Regular readers of this blog will know that I’m in the habit of posting birthday greetings to my favourite actresses in the form of triptychs of unapologetic cheesecake shots. These posts are normally cobbled together at a moment’s notice. They stem from a nightly ritual myself and Mrs F engage in. Based on IMDb’s “born today” section, we raised a glass to our favourite actors, actresses, directors, writers or cinematographers. And why the hell not? A shared love of films and books helped to bring us together.
So imagine the scene: we get home from work, fix a meal (a fillet of salmon cubed and stir-fried with seasonal vegetables and served with boiled rice), settle in for the evening, Paula fires up the PS3, yours truly fires up the internet … OMG, it’s Stephen King’s birthday. I had nothing planned for The Agitation of the Mind, but goddamn it if Stephen King wasn’t one of the crucial authors who really tripped me to reading when every shitty bone-dry text we read at school was trying to achieve the opposite.
I’ve always loved stories and the written word, but what those doofuses laid on me at school could have killed it stone dead. I owe my continued love of literature to three very diverse writers, without whom I could have all-so-easily tuned out: Hammond Innes (after devouring my dad’s Alistair MacLean collection, I turned to Innes and discovered that a tense thriller could be imbued with a genuine literary talent and an evocative sense of place), Alan Sillitoe (the pages of whose novels could have been inhabited by my dad and my granddad), and Stephen King.
The first Stephen King novel I read was ‘Christine’. I was fifteen. ‘Christine’ – a novel about cars, girls and rock ‘n’ roll – is the perfect novel for a fifteen year old. The doors of perception opened. King started every chapter with a quote from a classic golden oldie rock ‘n’ roll song. The nerd was made cool by a cool car. The bullies bought the farm – in gory style. Colour the 15-year-old me hooked. Even today, now I’ve had my ups and downs with King (my non-ownership of a crowbar is the only reason ‘The Dark Tower Volume 7’ is still in one piece; I gave up on ‘Lisey’s Story’ 200 pages in; I wish I’d been granted editing duties on ‘Dreamcatcher’ and been allowed to reduce the first 20 pages to two paragraphs), the appearance of a new King novel – or, better still, collection of short stories (‘Full Dark, No Stars’, the big man at his best in over a decade, oh thank you Lord, praise God, hallelujah) – is something to get excited about.

# [Source material]

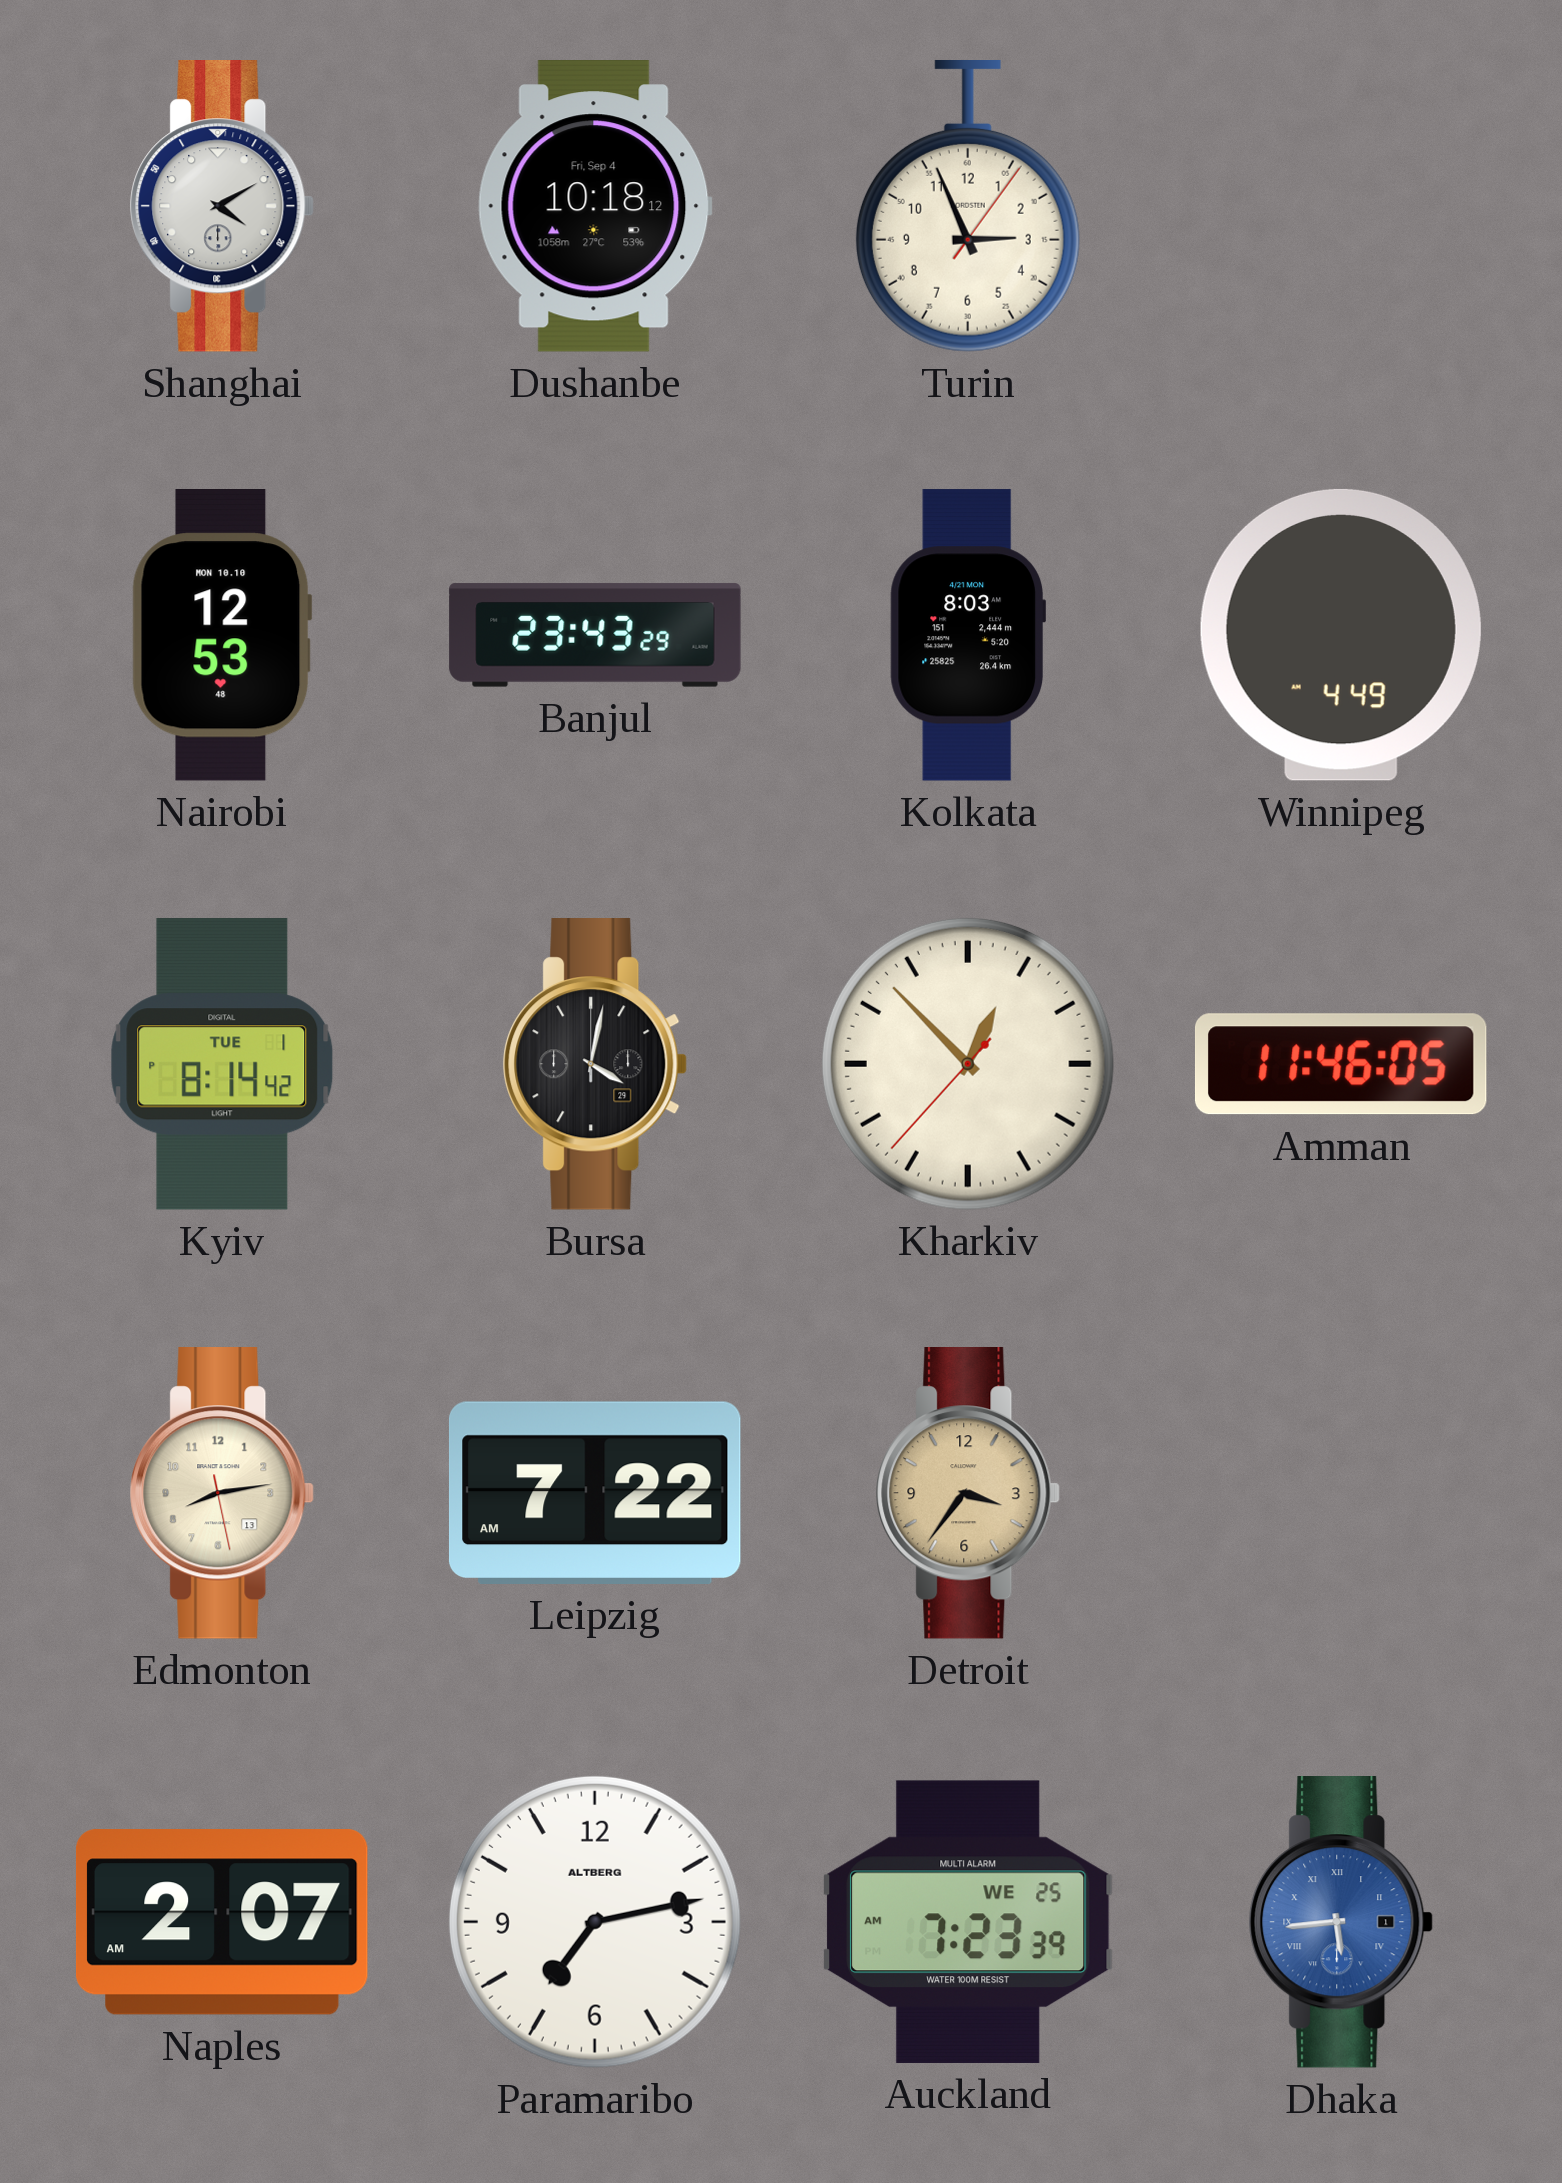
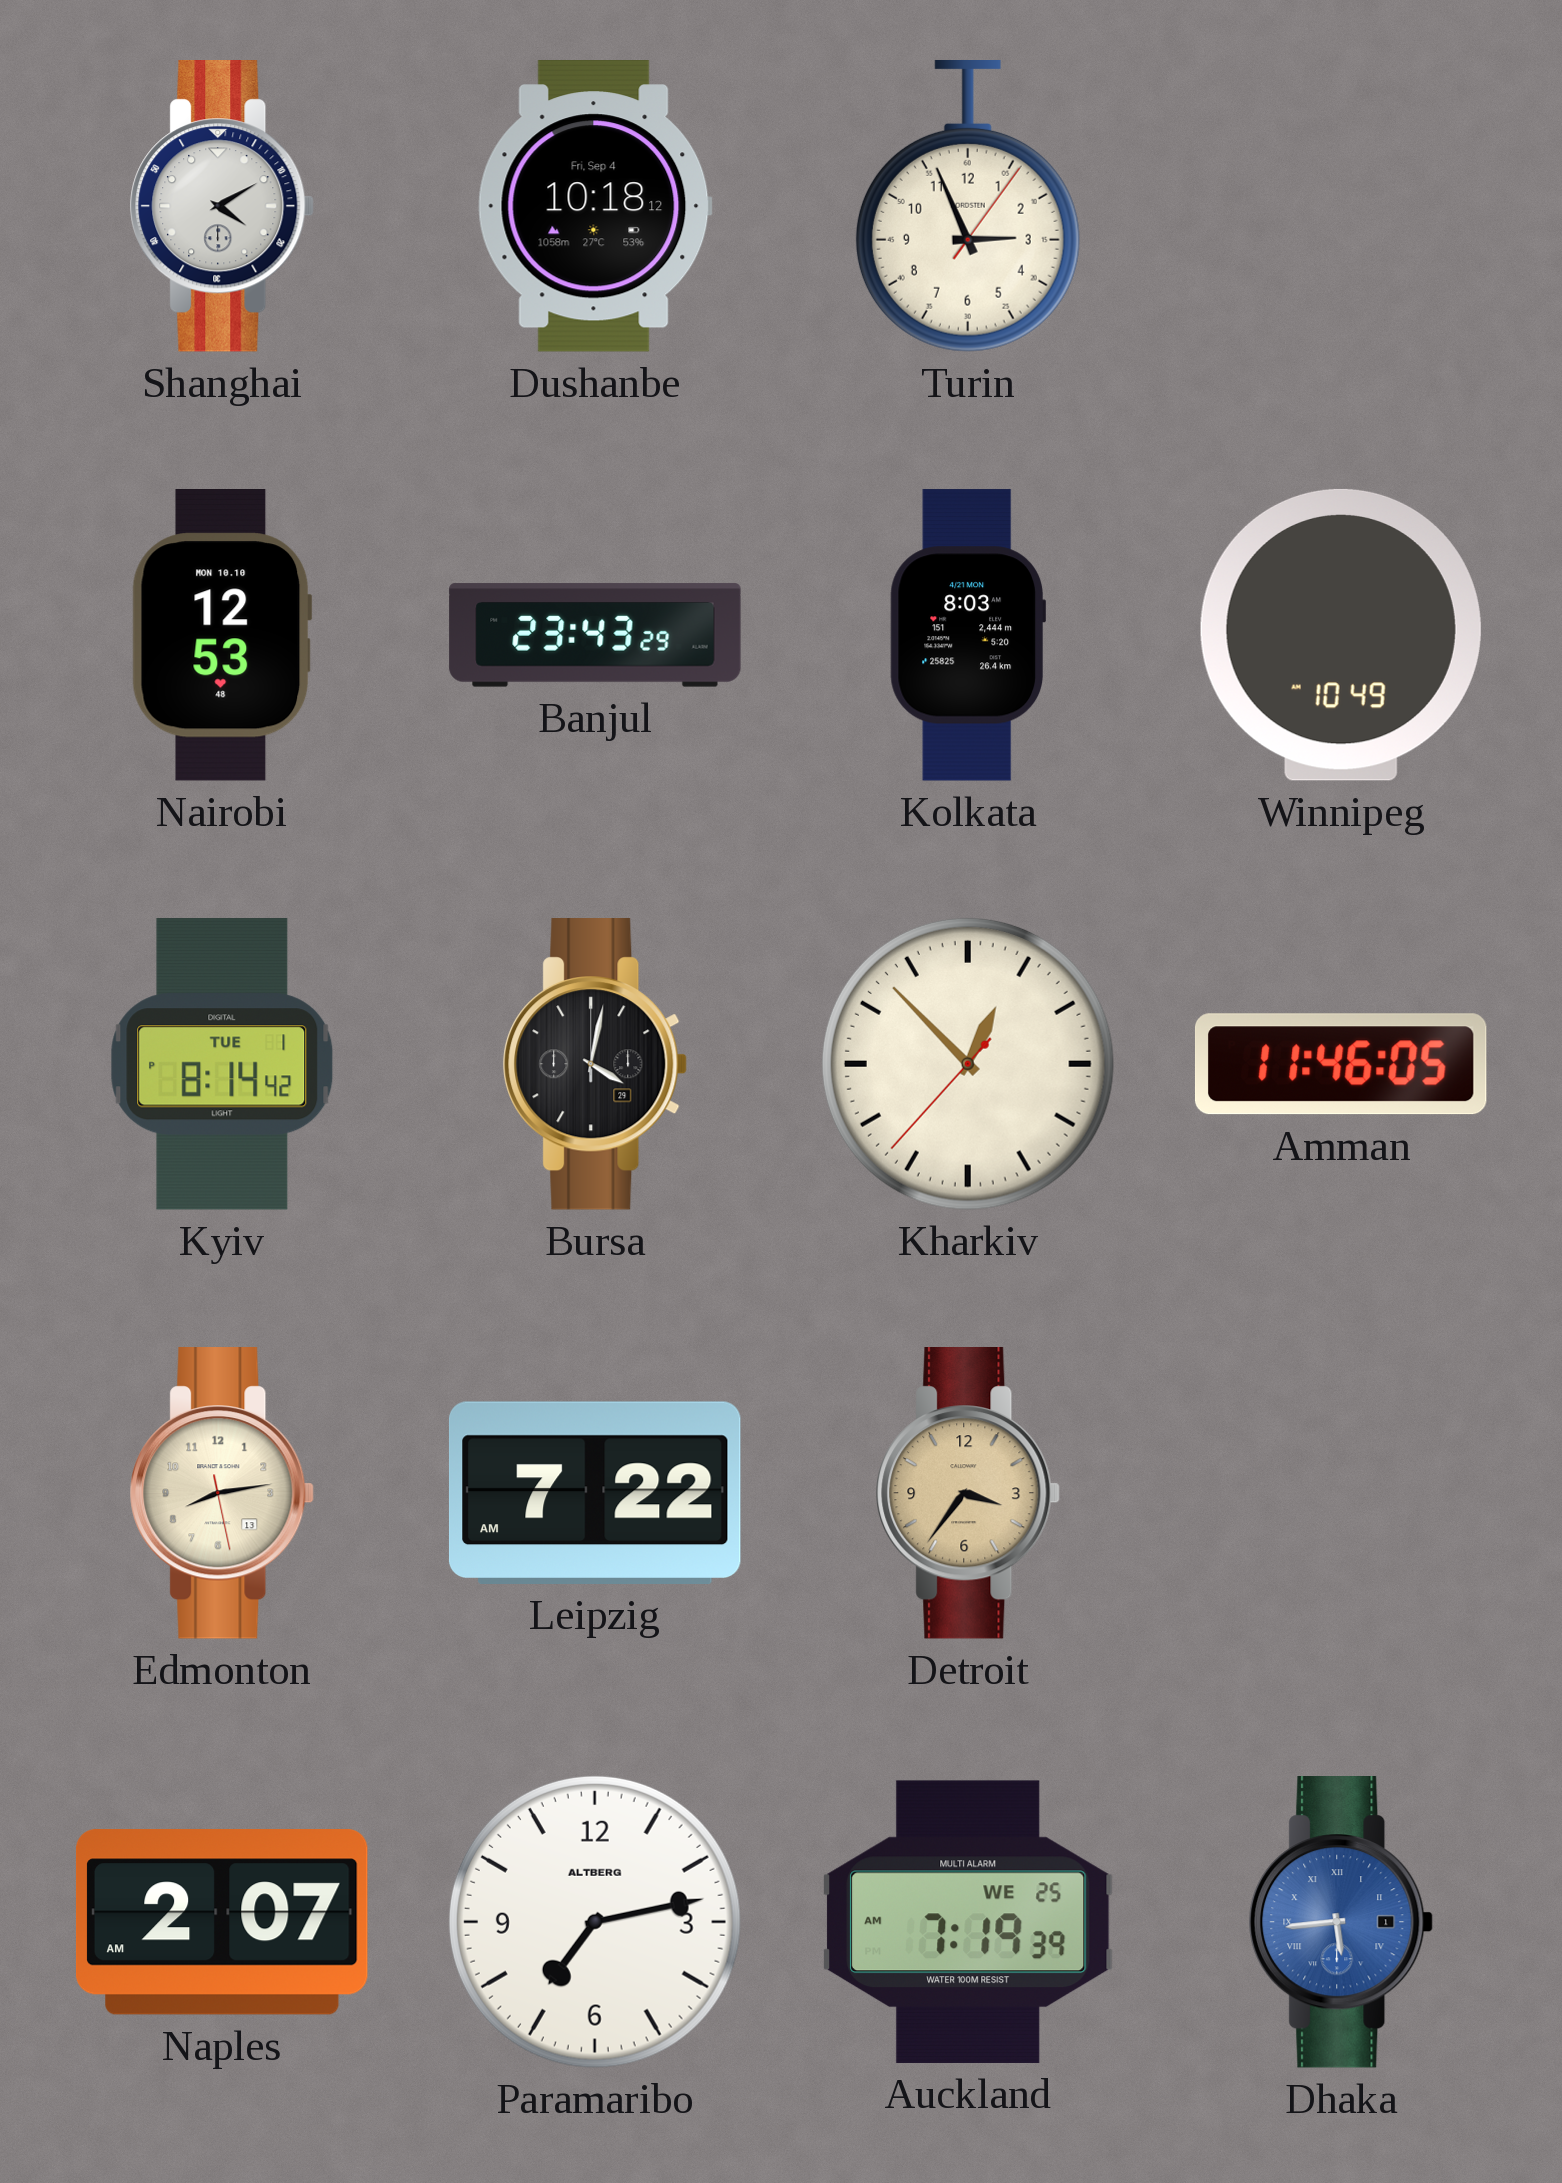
Winnipeg: 4:49 -> 10:49
Auckland: 7:23 -> 7:19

# [Directive 1]
Answer these from the blog post about Stephen King:
(a) What was the first Stephen King novel the writer read, and how old was the writer then?
(b) Whose collection did the writer read before turning to Hammond Innes?
(c) How many pages into 'Lisey's Story' did the writer get before giving up?
# [Directive 2]
For each statement, say yes or no according to the blog post about Stephen King, and quote the words that decide it.
(a) The writer's birthday posts are usually planned well in advance.
(b) In 'Christine', every chapter opens with a quote from a rock 'n' roll song.
(c) The writer rates 'Full Dark, No Stars' as King's best work in over a decade.
# [Directive 3]
Write the next part of the blog post about Stephen King, picking up after its last sentence.

# [Task answer 1]
(a) 'Christine', at fifteen.
(b) The writer's dad's Alistair MacLean collection.
(c) 200 pages.

# [Task answer 2]
(a) No: "These posts are normally cobbled together at a moment’s notice."
(b) Yes: "King started every chapter with a quote from a classic golden oldie rock ‘n’ roll song."
(c) Yes: "the big man at his best in over a decade"

# [Task answer 3]
All of which is a roundabout way of saying that I felt the need to mark the occasion. I slung ‘Christine’ in the DVD player, watched it, and gave myself an hour to write a (pardon the pun) hit-and-run review. The first time I saw ‘Christine’, about three years after I originally read the book, I hated it. I hated the production line prologue that ham-fistedly explained the car’s bloodlust. I hated the reduction of Roland LeBay’s part in the story to a couple of minutes of ornery exposition. I hated the “god, I hate rock ‘n’ roll” ending. I hated the jettisoning of King’s (admittedly unfilmable) ending, seven or eight lines of prose that still send a shiver down my spine.
Later, approaching it as a fully-formed cineaste, and judging it as a John Carpenter film rather than a Stephen King adaptation, I still found it hard to love, as it came way down on the list of “John Carpenter films I’d rather be watching than doing anything else” – it came way, way lower than ‘The Thing’, ‘Halloween’, ‘The Fog’, ‘Assault on Precinct 13’, ‘Dark Star’, ‘They Live’ or ‘Big Trouble in Little China’.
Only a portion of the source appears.